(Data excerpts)
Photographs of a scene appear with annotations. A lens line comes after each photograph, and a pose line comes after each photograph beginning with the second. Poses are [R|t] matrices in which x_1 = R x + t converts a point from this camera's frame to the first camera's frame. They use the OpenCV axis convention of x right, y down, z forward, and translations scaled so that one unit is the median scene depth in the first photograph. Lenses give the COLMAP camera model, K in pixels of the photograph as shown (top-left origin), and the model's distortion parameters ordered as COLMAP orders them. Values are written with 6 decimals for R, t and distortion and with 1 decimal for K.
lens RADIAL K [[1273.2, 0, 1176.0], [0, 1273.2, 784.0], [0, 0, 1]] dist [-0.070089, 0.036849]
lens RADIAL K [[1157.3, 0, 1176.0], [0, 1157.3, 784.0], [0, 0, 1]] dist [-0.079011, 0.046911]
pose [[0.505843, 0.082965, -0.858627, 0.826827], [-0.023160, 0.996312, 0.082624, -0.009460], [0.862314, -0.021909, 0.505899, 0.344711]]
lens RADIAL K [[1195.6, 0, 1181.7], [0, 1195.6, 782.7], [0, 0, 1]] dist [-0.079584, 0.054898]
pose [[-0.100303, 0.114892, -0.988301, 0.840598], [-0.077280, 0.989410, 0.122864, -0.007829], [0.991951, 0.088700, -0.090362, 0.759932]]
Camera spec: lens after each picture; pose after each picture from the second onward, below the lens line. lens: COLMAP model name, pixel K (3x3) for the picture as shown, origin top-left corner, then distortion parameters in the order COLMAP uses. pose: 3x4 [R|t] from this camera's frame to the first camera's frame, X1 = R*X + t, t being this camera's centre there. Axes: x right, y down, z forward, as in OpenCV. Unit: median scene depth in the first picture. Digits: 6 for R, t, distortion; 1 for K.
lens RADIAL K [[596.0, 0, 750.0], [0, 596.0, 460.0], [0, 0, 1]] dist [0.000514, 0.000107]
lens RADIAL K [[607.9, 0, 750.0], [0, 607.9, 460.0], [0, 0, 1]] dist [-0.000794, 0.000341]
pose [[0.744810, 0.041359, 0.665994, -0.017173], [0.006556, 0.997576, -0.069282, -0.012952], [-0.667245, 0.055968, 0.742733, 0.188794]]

■ AIM OF THE EXERCISE
Write the data out again in full. Match it word for word.

■ RESPONSE TO THIS EXERCISE
Photographs of a scene appear with annotations. A lens line comes after each photograph, and a pose line comes after each photograph beginning with the second. Poses are [R|t] matrices in which x_1 = R x + t converts a point from this camera's frame to the first camera's frame. They use the OpenCV axis convention of x right, y down, z forward, and translations scaled so that one unit is the median scene depth in the first photograph. Lenses give the COLMAP camera model, K in pixels of the photograph as shown (top-left origin), and the model's distortion parameters ordered as COLMAP orders them. Values are written with 6 decimals for R, t and distortion and with 1 decimal for K.
lens RADIAL K [[1273.2, 0, 1176.0], [0, 1273.2, 784.0], [0, 0, 1]] dist [-0.070089, 0.036849]
lens RADIAL K [[1157.3, 0, 1176.0], [0, 1157.3, 784.0], [0, 0, 1]] dist [-0.079011, 0.046911]
pose [[0.505843, 0.082965, -0.858627, 0.826827], [-0.023160, 0.996312, 0.082624, -0.009460], [0.862314, -0.021909, 0.505899, 0.344711]]
lens RADIAL K [[1195.6, 0, 1181.7], [0, 1195.6, 782.7], [0, 0, 1]] dist [-0.079584, 0.054898]
pose [[-0.100303, 0.114892, -0.988301, 0.840598], [-0.077280, 0.989410, 0.122864, -0.007829], [0.991951, 0.088700, -0.090362, 0.759932]]
Camera spec: lens after each picture; pose after each picture from the second onward, below the lens line. lens: COLMAP model name, pixel K (3x3) for the picture as shown, origin top-left corner, then distortion parameters in the order COLMAP uses. pose: 3x4 [R|t] from this camera's frame to the first camera's frame, X1 = R*X + t, t being this camera's centre there. Axes: x right, y down, z forward, as in OpenCV. Unit: median scene depth in the first picture. Digits: 6 for R, t, distortion; 1 for K.
lens RADIAL K [[596.0, 0, 750.0], [0, 596.0, 460.0], [0, 0, 1]] dist [0.000514, 0.000107]
lens RADIAL K [[607.9, 0, 750.0], [0, 607.9, 460.0], [0, 0, 1]] dist [-0.000794, 0.000341]
pose [[0.744810, 0.041359, 0.665994, -0.017173], [0.006556, 0.997576, -0.069282, -0.012952], [-0.667245, 0.055968, 0.742733, 0.188794]]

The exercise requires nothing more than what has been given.